When you are feeling disappointed about the results you produced do you routinely ask yourself the questions:

·    What am I really disappointed about?

·    Am I most disappointed about the results produced?

·    Or am I really disappointed because I gave up without really "fighting" for it. By that I clearly do not mean fighting with people. I mean fighting for it by doing all you can do and then some.

·    Did you question the assumptions?

·    If so, how effectively?

·    Did you think outside the box?

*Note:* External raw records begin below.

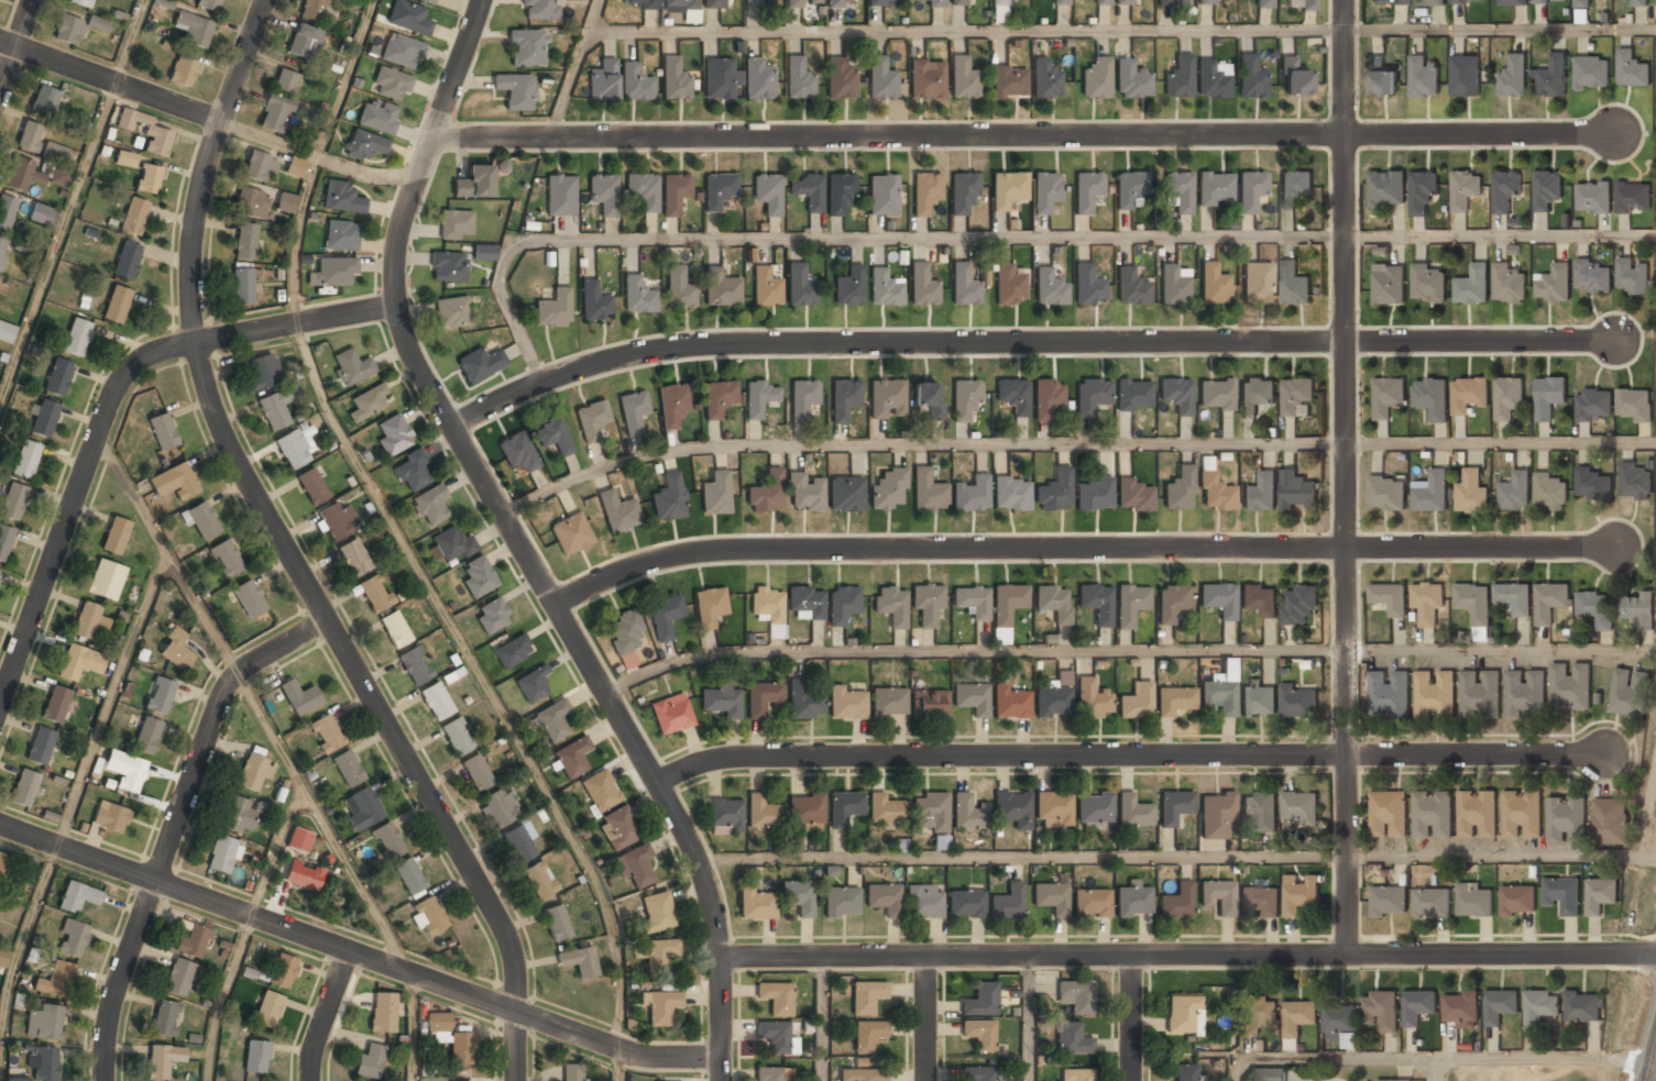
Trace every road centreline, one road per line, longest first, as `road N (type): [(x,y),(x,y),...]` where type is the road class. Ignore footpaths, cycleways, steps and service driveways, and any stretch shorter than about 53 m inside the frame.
road 1 (residential): [(431,141),(1614,134)]
road 2 (residential): [(450,429),(545,379),(671,349),(1616,341)]
road 3 (tertiary): [(265,0),(199,194),(190,300),(204,384),(231,452),(504,930),(517,1080)]
road 4 (residential): [(553,605),(648,562),(737,550),(1615,547)]
road 5 (residential): [(722,1080),(720,939),(694,849),(405,345),(396,260),(431,141)]
road 6 (residential): [(1347,957),(1344,0)]
road 7 (residential): [(656,784),(689,768),(757,758),(1603,754)]
road 8 (residential): [(721,957),(1655,955)]
road 9 (residential): [(722,1058),(624,1050),(0,824)]
road 10 (residential): [(396,305),(169,348),(136,366),(112,402),(0,706)]
road 11 (residential): [(326,620),(246,665),(227,692),(121,978),(108,1080)]
road 12 (residential): [(220,122),(0,40)]
road 13 (residential): [(220,122),(368,176),(420,173)]
road 14 (residential): [(431,141),(482,0)]
road 15 (residential): [(349,951),(310,1080)]
road 16 (residential): [(927,1080),(926,956)]
road 17 (residential): [(1132,1080),(1131,957)]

It's difficult sometimes to think outside the box while simultaneously living with all of the constraints that people imagine exist.

·    Did you act out of fear and keeping your head down in these times or did you step up and appropriately question what needed to be questioned?

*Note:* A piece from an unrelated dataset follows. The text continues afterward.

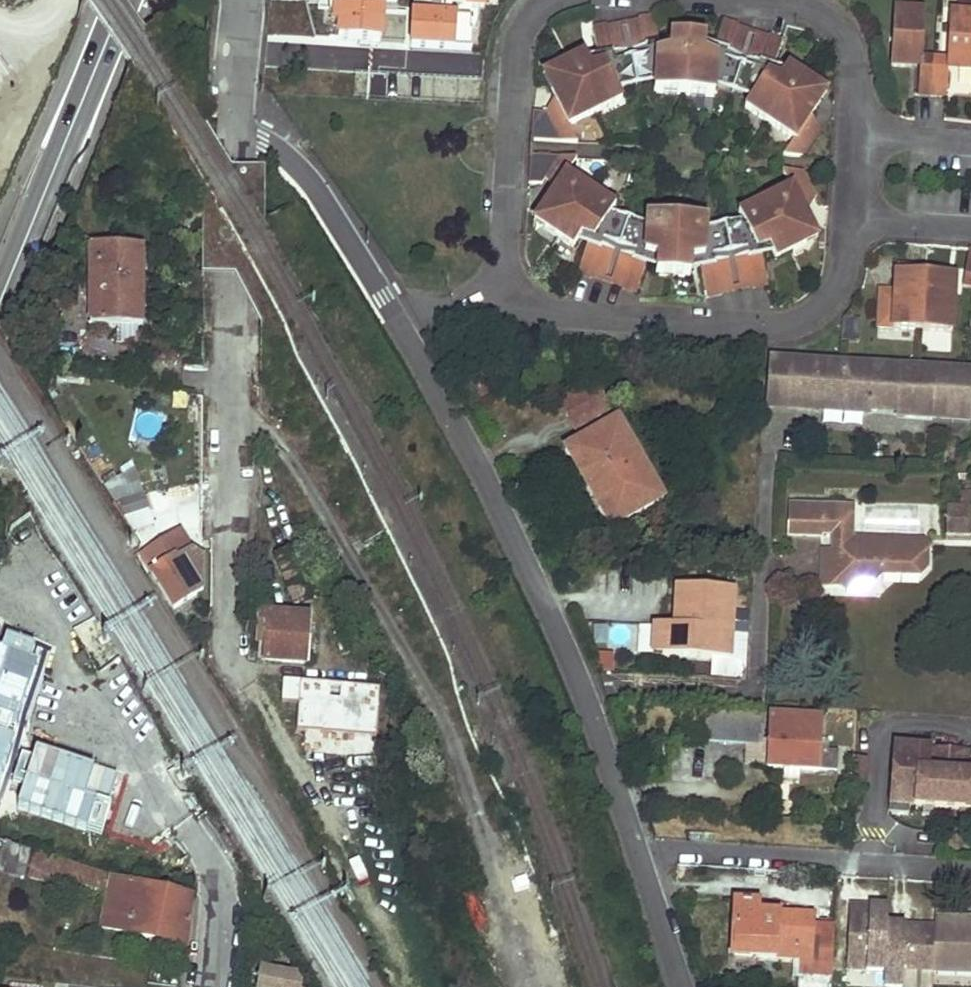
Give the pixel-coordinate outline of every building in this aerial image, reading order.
[(925,42),(927,9),(896,7),(892,65),(909,66),(910,49),(925,42)] [(952,10),(951,43),(963,51),(963,69),(970,69),(970,11),(952,10)] [(651,17),(594,31),(601,60),(613,57),(617,67),(650,59),(647,47),(659,44),(651,17)] [(722,22),(713,48),(722,52),(719,62),(753,75),(756,67),(768,71),(779,43),(722,22)] [(667,54),(657,57),(655,82),(655,92),(714,96),(714,88),(716,61),(701,55),(703,35),(668,34),(667,54)] [(910,49),(909,66),(921,67),(922,58),(924,58),(925,42),(910,49)] [(963,51),(951,43),(950,59),(949,68),(963,69),(963,51)] [(549,111),(534,110),(533,137),(581,141),(574,125),(627,98),(624,92),(611,69),(594,73),(584,54),(558,68),(563,79),(556,90),(563,104),(549,111)] [(617,67),(611,69),(624,92),(655,82),(657,57),(650,59),(617,67)] [(921,67),(920,94),(934,95),(936,58),(924,58),(922,58),(921,67)] [(950,59),(936,58),(934,95),(948,96),(949,68),(950,59)] [(716,61),(714,88),(750,101),(766,80),(753,75),(719,62),(716,61)] [(558,68),(547,73),(556,90),(563,79),(558,68)] [(750,101),(743,109),(792,149),(786,156),(803,157),(818,140),(806,131),(815,119),(809,104),(817,94),(788,71),(777,84),(766,80),(750,101)] [(815,119),(828,102),(817,94),(809,104),(815,119)] [(532,154),(530,183),(543,184),(549,177),(561,187),(548,205),(555,215),(547,226),(575,248),(586,234),(596,238),(614,215),(619,208),(572,172),(581,158),(532,154)] [(792,188),(738,214),(741,219),(754,244),(765,241),(775,261),(807,245),(800,233),(810,224),(803,208),(817,201),(804,174),(784,173),(792,188)] [(548,205),(537,219),(547,226),(555,215),(548,205)] [(614,215),(596,238),(603,240),(637,251),(647,254),(648,225),(614,215)] [(707,220),(649,215),(648,225),(647,254),(658,257),(657,272),(692,275),(693,260),(704,257),(706,229),(707,220)] [(741,219),(706,229),(704,257),(713,255),(747,246),(754,244),(741,219)] [(807,245),(818,239),(810,224),(800,233),(807,245)] [(586,243),(577,271),(636,291),(647,263),(635,259),(637,251),(603,240),(599,248),(586,243)] [(145,266),(145,246),(92,247),(91,301),(98,302),(98,324),(138,324),(139,265),(145,266)] [(715,264),(700,269),(709,299),(769,282),(761,252),(749,255),(747,246),(713,255),(715,264)] [(970,288),(970,250),(962,286),(970,288)] [(896,293),(883,291),(881,328),(921,330),(926,272),(912,271),(898,270),(896,293)] [(946,273),(926,272),(921,330),(956,332),(957,296),(944,286),(946,273)] [(959,274),(946,273),(944,286),(957,296),(959,274)] [(770,358),(767,405),(870,412),(935,417),(970,419),(970,369),(964,368),(919,365),(874,362),(875,364),(770,358)] [(490,367),(474,377),(485,395),(501,386),(490,367)] [(597,380),(613,407),(624,400),(608,374),(597,380)] [(596,379),(560,400),(576,428),(613,407),(597,380),(596,379)] [(621,424),(567,454),(610,528),(664,498),(621,424)] [(125,517),(149,510),(145,494),(121,501),(125,517)] [(789,534),(824,534),(824,518),(825,504),(790,503),(789,534)] [(855,505),(825,504),(824,518),(853,518),(855,505)] [(948,507),(946,534),(970,535),(970,508),(948,507)] [(204,557),(195,550),(183,530),(144,552),(175,606),(197,594),(196,592),(204,586),(204,557)] [(928,551),(926,547),(923,540),(856,542),(855,551),(848,552),(842,559),(822,559),(822,595),(842,594),(848,600),(859,593),(880,593),(890,584),(927,582),(930,577),(923,554),(928,551)] [(734,589),(686,586),(685,596),(675,596),(674,626),(653,625),(652,644),(662,645),(662,655),(730,659),(734,589)] [(685,596),(686,586),(676,586),(675,596),(685,596)] [(308,662),(311,616),(260,613),(259,634),(267,634),(265,659),(308,662)] [(639,628),(637,656),(648,657),(650,629),(639,628)] [(662,645),(652,644),(651,655),(662,655),(662,645)] [(377,684),(276,676),(274,682),(278,698),(291,700),(289,728),(375,734),(377,684)] [(790,715),(770,715),(768,766),(785,767),(800,768),(821,769),(821,767),(837,768),(838,749),(822,748),(823,717),(797,716),(798,710),(790,710),(790,715)] [(703,712),(701,740),(763,743),(764,714),(703,711),(703,712)] [(968,750),(894,744),(890,804),(970,810),(970,778),(966,778),(966,772),(969,772),(970,760),(967,760),(968,750)] [(800,781),(800,768),(785,767),(784,780),(800,781)] [(30,852),(0,842),(0,873),(23,879),(30,852)] [(115,878),(38,853),(30,878),(76,890),(77,885),(110,893),(102,926),(186,946),(192,896),(115,878)] [(758,901),(736,900),(734,946),(753,947),(752,955),(800,957),(813,958),(815,924),(816,915),(758,912),(758,901)] [(936,920),(933,969),(970,972),(970,922),(936,920)] [(799,975),(832,976),(834,954),(819,954),(820,924),(815,924),(813,958),(800,957),(799,975)] [(835,925),(820,924),(819,954),(834,954),(835,925)] [(753,947),(734,946),(734,954),(752,955),(753,947)] [(295,983),(289,975),(253,970),(250,986),(295,986),(295,983)]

·    Did you lead when you needed to lead and follow when you needed to follow?

Frequently in life and work, the greatest travesty is not missing 1 commitment, or not reaching 1 goal, or making 1 mistake. It will happen. We are human. The greatest travesty is the disappointment in yourself. Because, that unmet expectation to you, if left unaddressed, can cause an emotional spiral that impacts future commitments. So, what have done for yourself lately to set challenging and achievable goals? What are your expectations of yourself in all of this? What are you, as a team, doing to set challenging and achievable goals for the team? What are each team members' expectations of themselves?

If you haven't asked yourself these questions lately, I invite you to take a few moments and do so. The responses might be insightful.

·    Are you satisfied with how things are going in your personal life as well as your professional life? List the areas where you are satisfied

·    List the areas where you are not satisfied.

·    What are the common themes?

·    The last time something "blew up in your face", what specific action did you take to minimize the probability of it happening again?

·    The last time the team stumbled, are you pleased with how you all handled it? If you are, what did you do? If not, what did you do that you aren't proud of? What are you going to do differently the next time?

Disappointment can be instructive if handled appropriately. Frequently disappointment in a business environment can lead to dips in morale, increase in frustration, more missed commitments and creating an overall environment of "maybe good enough" versus "the best we can be." So, what are two actions you can take, today, to improve your environment so disappointment is instructive and not destructive?